Earlier this month, Australia’s Parliament passed legislation setting a price cap on natural gas for one year and providing AUD$1.5 billion in relief for households and small businesses hit by rising energy costs.

The government won support from the Greens party to pass the legislation, which met with strong protests from the gas industry but was backed by manufacturers and the Australian Workers’ Union, after pledging to offer funding in its next budget to aid low-income households switch from gas to electricity.

New wholesale gas sales by east coast producers will fall under the price cap. At AUD$12 per gigajoule (GJ), it is less than half the average short-term price of AUD$26 per GJ in the third quarter, data from research group EnergyQuest indicated.

The Australian Workers’ Union, which had pushed for the legislation, praised the new law and accused gas exporters of exaggerating the negative consequences.

“The Albanese Government and the crossbenchers are to be commended for seeing through the hyperbolic nonsense of the exporters and legislating in the national interest,” Daniel Walton, the union’s national secretary, said in a statement after the bill passed.

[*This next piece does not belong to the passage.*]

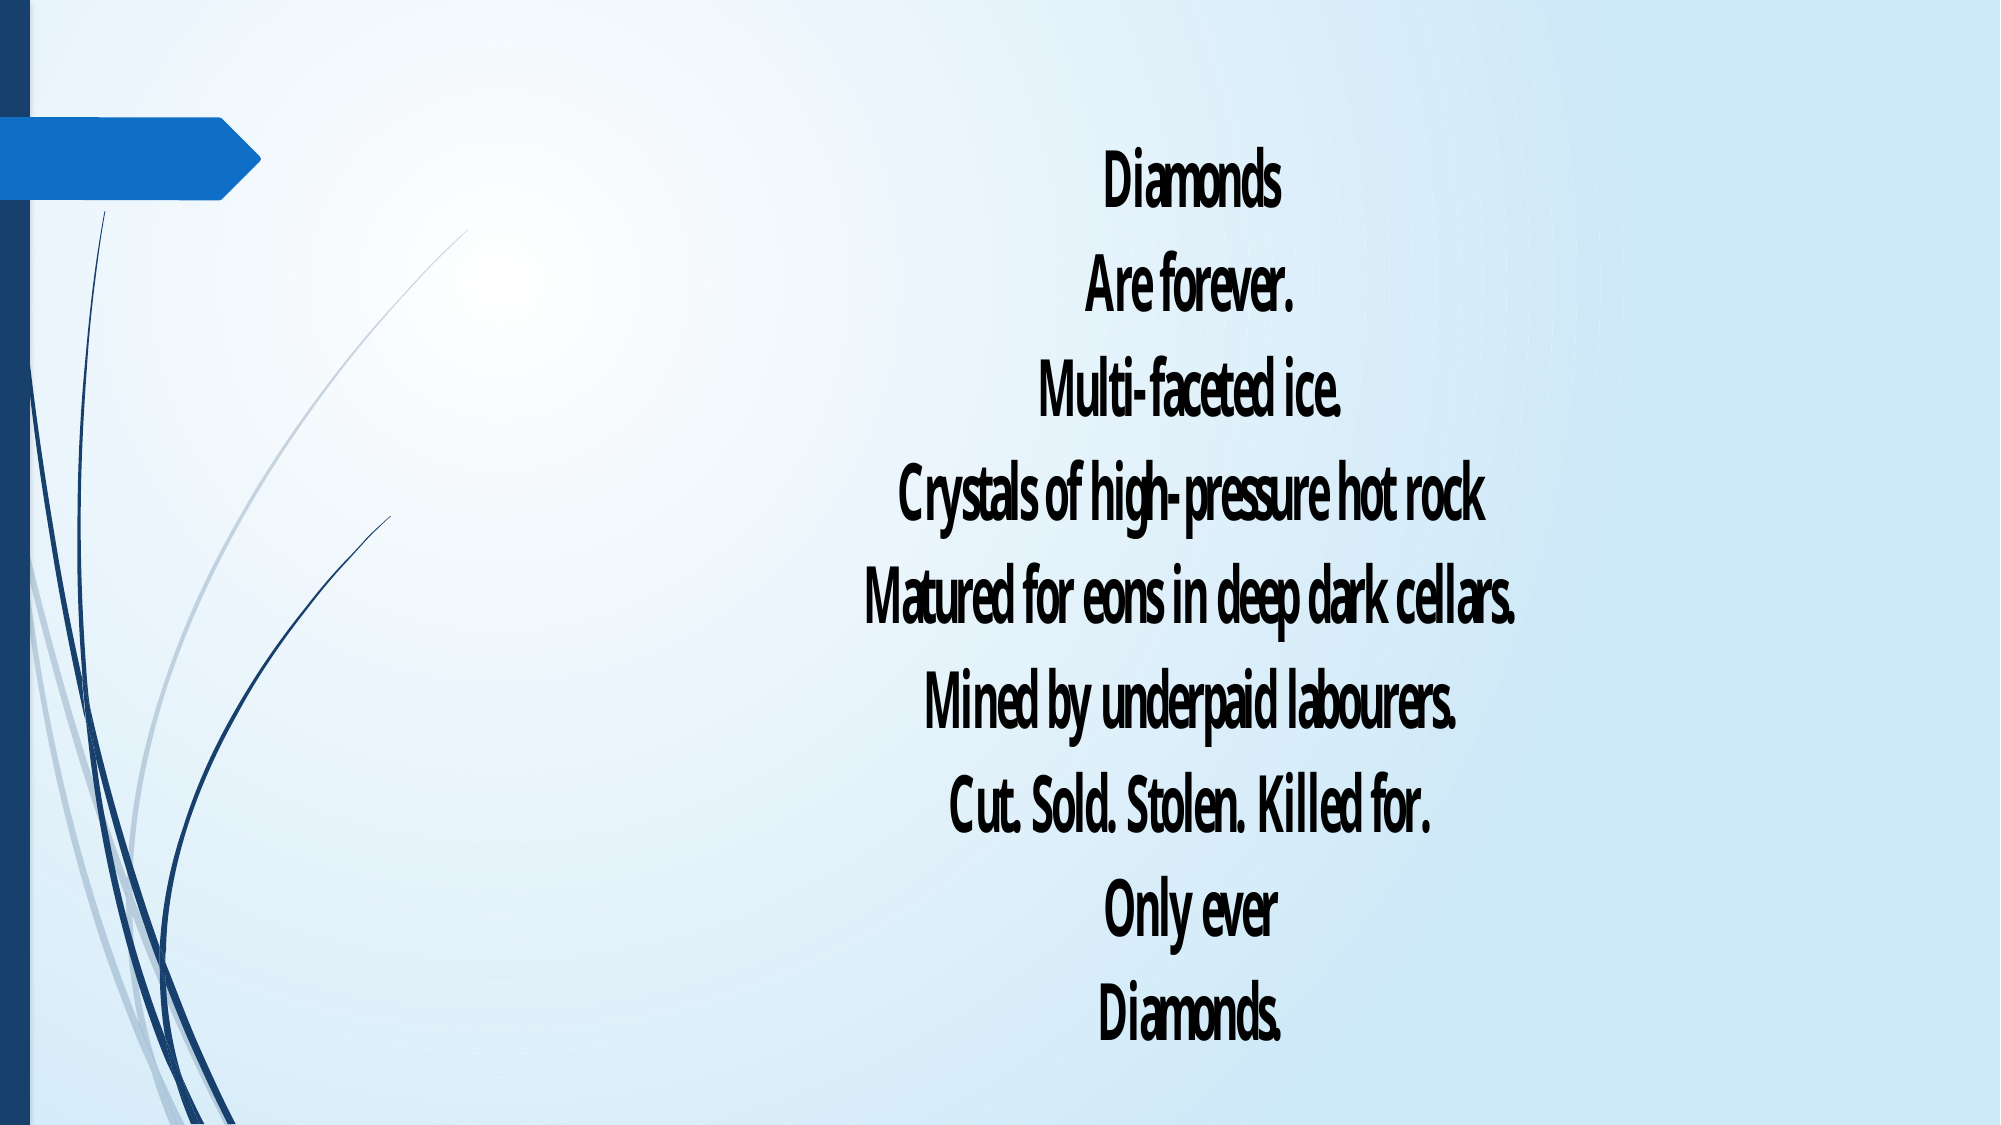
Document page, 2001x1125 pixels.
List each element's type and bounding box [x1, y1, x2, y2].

picture [305, 126, 1942, 1065]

Mining billionaire Andrew Forrest’s private firm Squadron Energy, which is constructing an LNG import terminal, asked the government to mandate Queensland gas producers to make LNG available for the domestic market at “reasonable prices.”

“This means that reasonably priced LNG can be shipped directly from Queensland into the East Coast Gas Network for consumers and business to buy,” Squadron CEO Eva Hanly said in a statement.

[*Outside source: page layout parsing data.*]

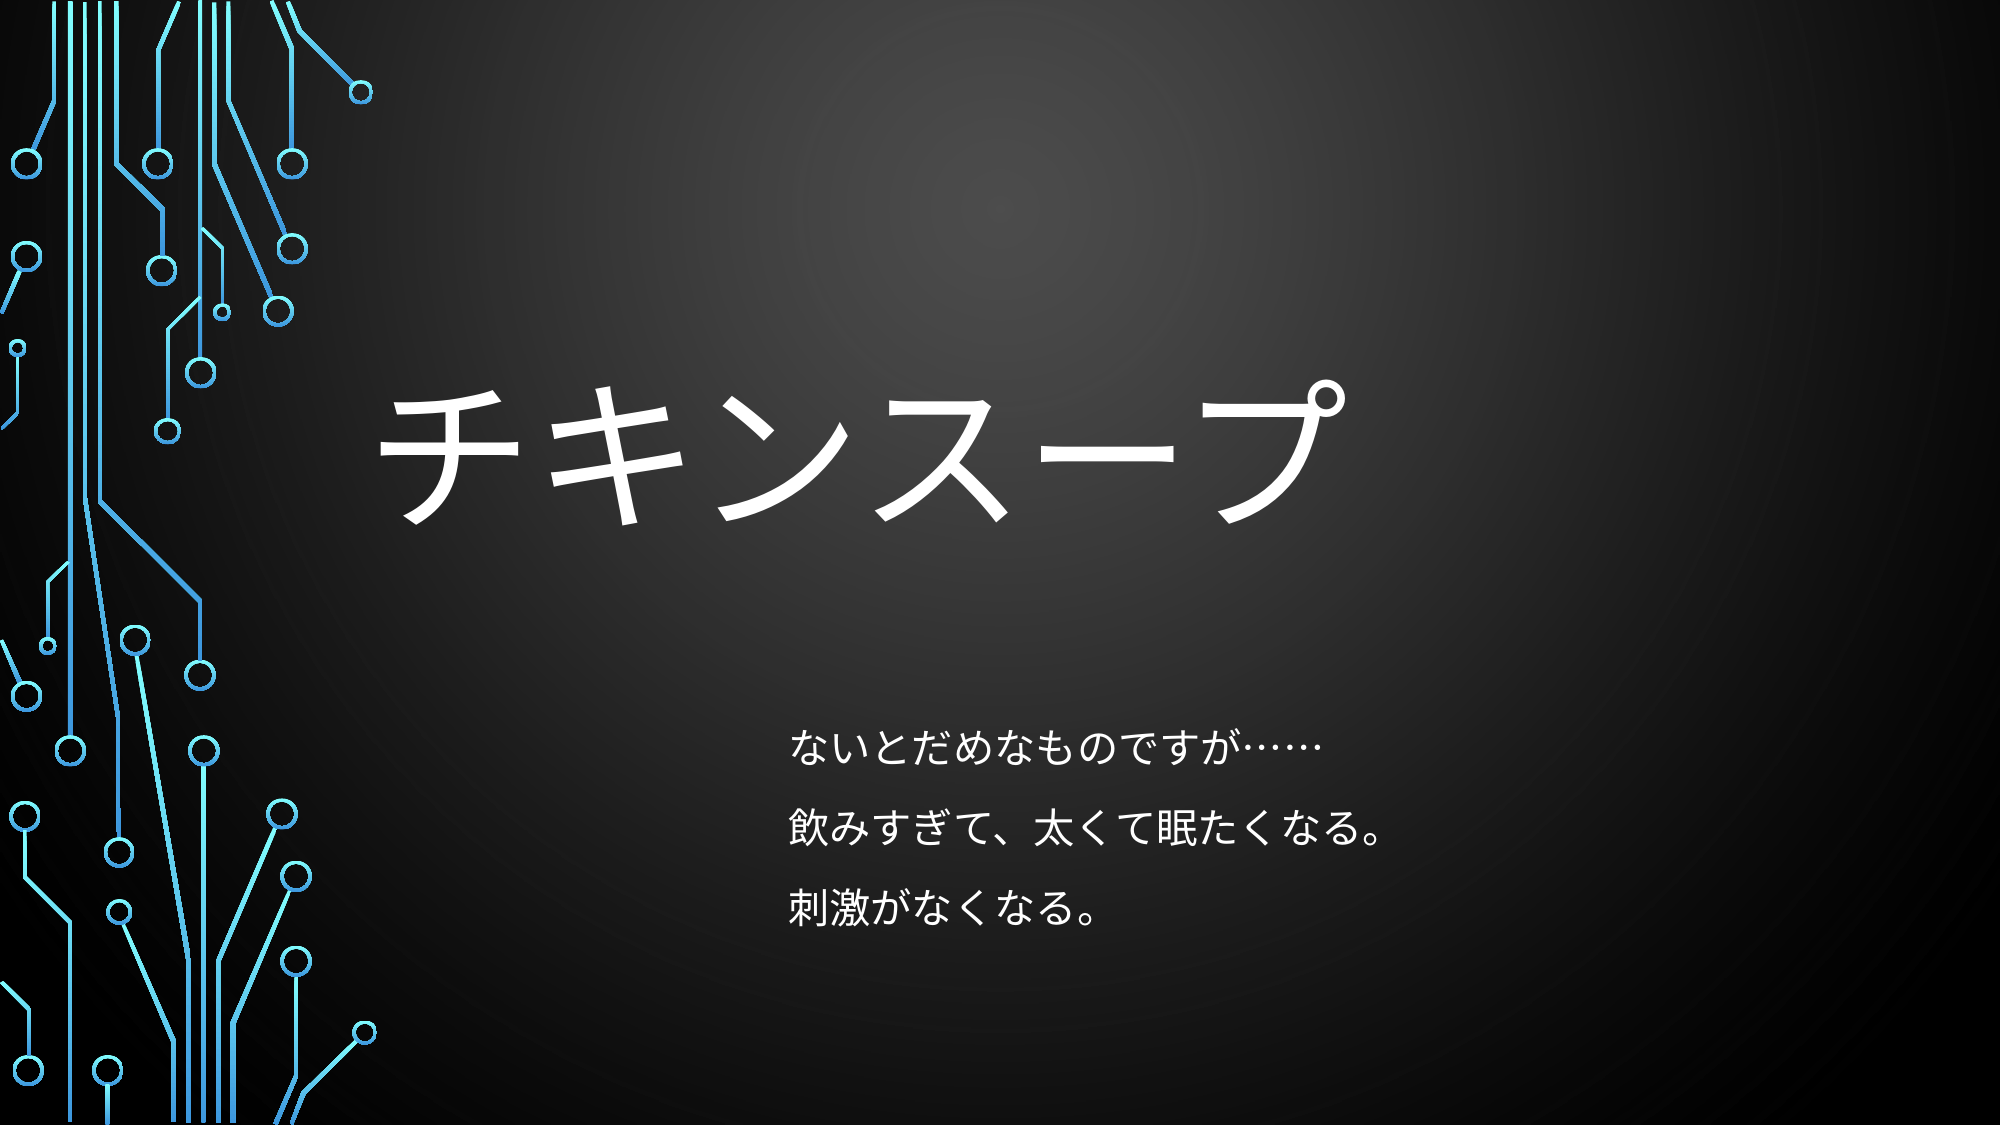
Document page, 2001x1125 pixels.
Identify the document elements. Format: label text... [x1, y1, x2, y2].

picture [15, 245, 38, 268]
picture [96, 1059, 120, 1082]
picture [284, 949, 308, 973]
title チキンスープ [351, 181, 1816, 563]
picture [16, 1059, 40, 1082]
subtitle ないとだめなものですが…… 飲みすぎて、太くて眠たくなる。 刺激がなくなる。 [773, 705, 1816, 941]
picture [0, 0, 2000, 1125]
picture [356, 1024, 373, 1041]
picture [15, 684, 38, 708]
picture [280, 152, 304, 176]
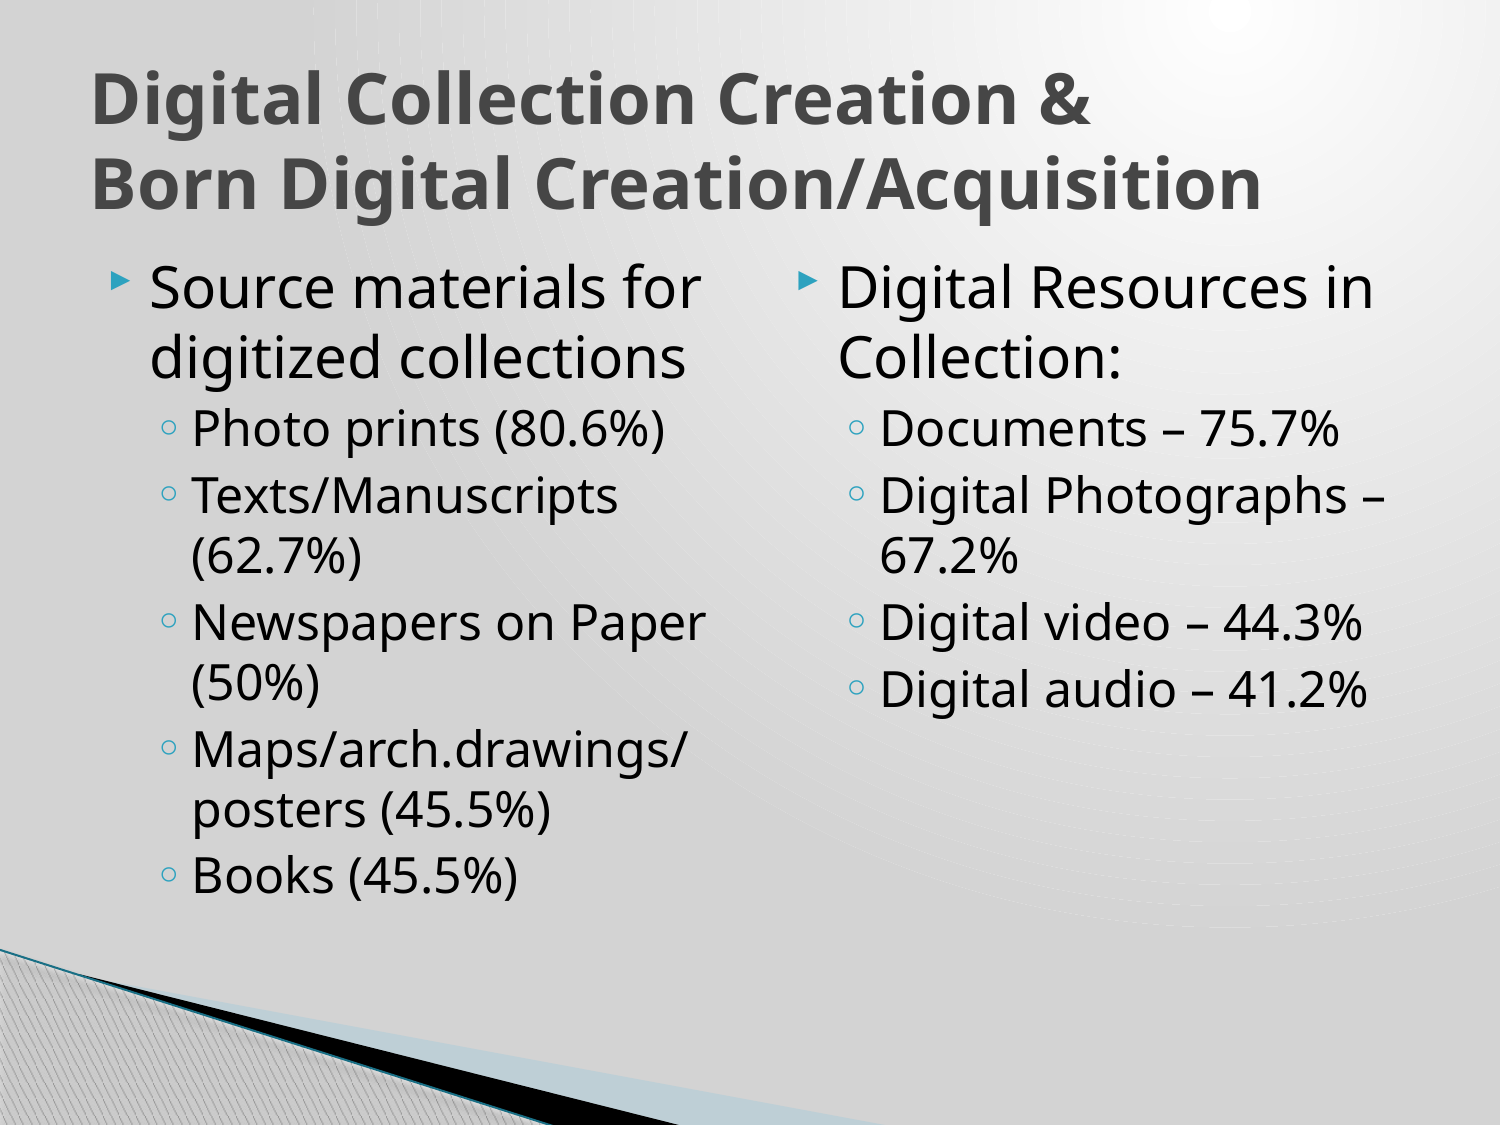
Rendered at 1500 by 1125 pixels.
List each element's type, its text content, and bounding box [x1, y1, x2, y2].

list Digital Resources in Collection: Documents – 75.7% Digital Photographs – 67.2% Digital video – 44.3% Digital audio – 41.2% [762, 243, 1425, 986]
list Source materials for digitized collections Photo prints (80.6%) Texts/Manuscripts (62.7%) Newspapers on Paper (50%) Maps/arch.drawings/ posters (45.5%) Books (45.5%) [75, 243, 738, 986]
title Digital Collection Creation & Born Digital Creation/Acquisition [75, 45, 1425, 233]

Besides limiting gas prices, the government lined up the states of New South Wales and Queensland to limit the price of coal sold to power plants at AUD$125 per tonne.

Australia’s gas industry lobby group recently asked for urgent talks with Albanese after learning that the government’s plan to limit gas prices entails long-term measures to limit profit margins.

The head of the Australian Petroleum Production and Exploration Association (APPEA), whose members include global producers such as Exxon Mobil Corp and Shell, said she wrote to Albanese.

She cautioned that the government’s proposed package would undermine investment, reduce new supply, and drive up gas prices.

“APPEA seeks an urgent meeting with Prime Minister Albanese so we can address the serious concerns we have over his proposed dismantling of the gas market and Australia’s reputation as an open, market-based economy,” APPEA Chief Executive Samantha McCulloch said in a statement on Sunday.

The package to reduce energy bills entails a move to coerce gas producers to ink sales contracts based on their production cost as well as an agreed profit margin following the expiry of the one-year price cap.

“The powers provided through the bill are extraordinary, providing for the Government to control the entirety of the market and intervene in an essentially unlimited way,” McCulloch said.

Albanese’s office was not immediately available for comment, but Energy Minister Chris Bowen on Sunday said, “I don’t find the complaints from APPEA convincing in the slightest.”

“This is Australian gas, under Australian soil and Australians should pay a fair price for that, but they shouldn’t be paying a war-time price … leading to very high profits for a few companies and endangering industries right around the country,” Bowen told Sky News Australia.

Shadow Trade and Tourism Minister Kevin Hogan begged to differ, saying that Labor imposing “Soviet” like regulations on the gas industry is placing AUD$32 billion worth of investment at risk.

“If that investment is pulled back, I mean our lights will go out, and certainly the power bills are going up anyway and they’ll go up even higher,” Hogan told Sky News Australia.

“I think what Labor did last week was very dangerous.”

Energy economist Alan Moran says AUD$500 billion to transition to clean energy is a total “furphy.”

“It will cost a lot more than that, something like $6 trillion,” Moran told Sky News host James Morrow.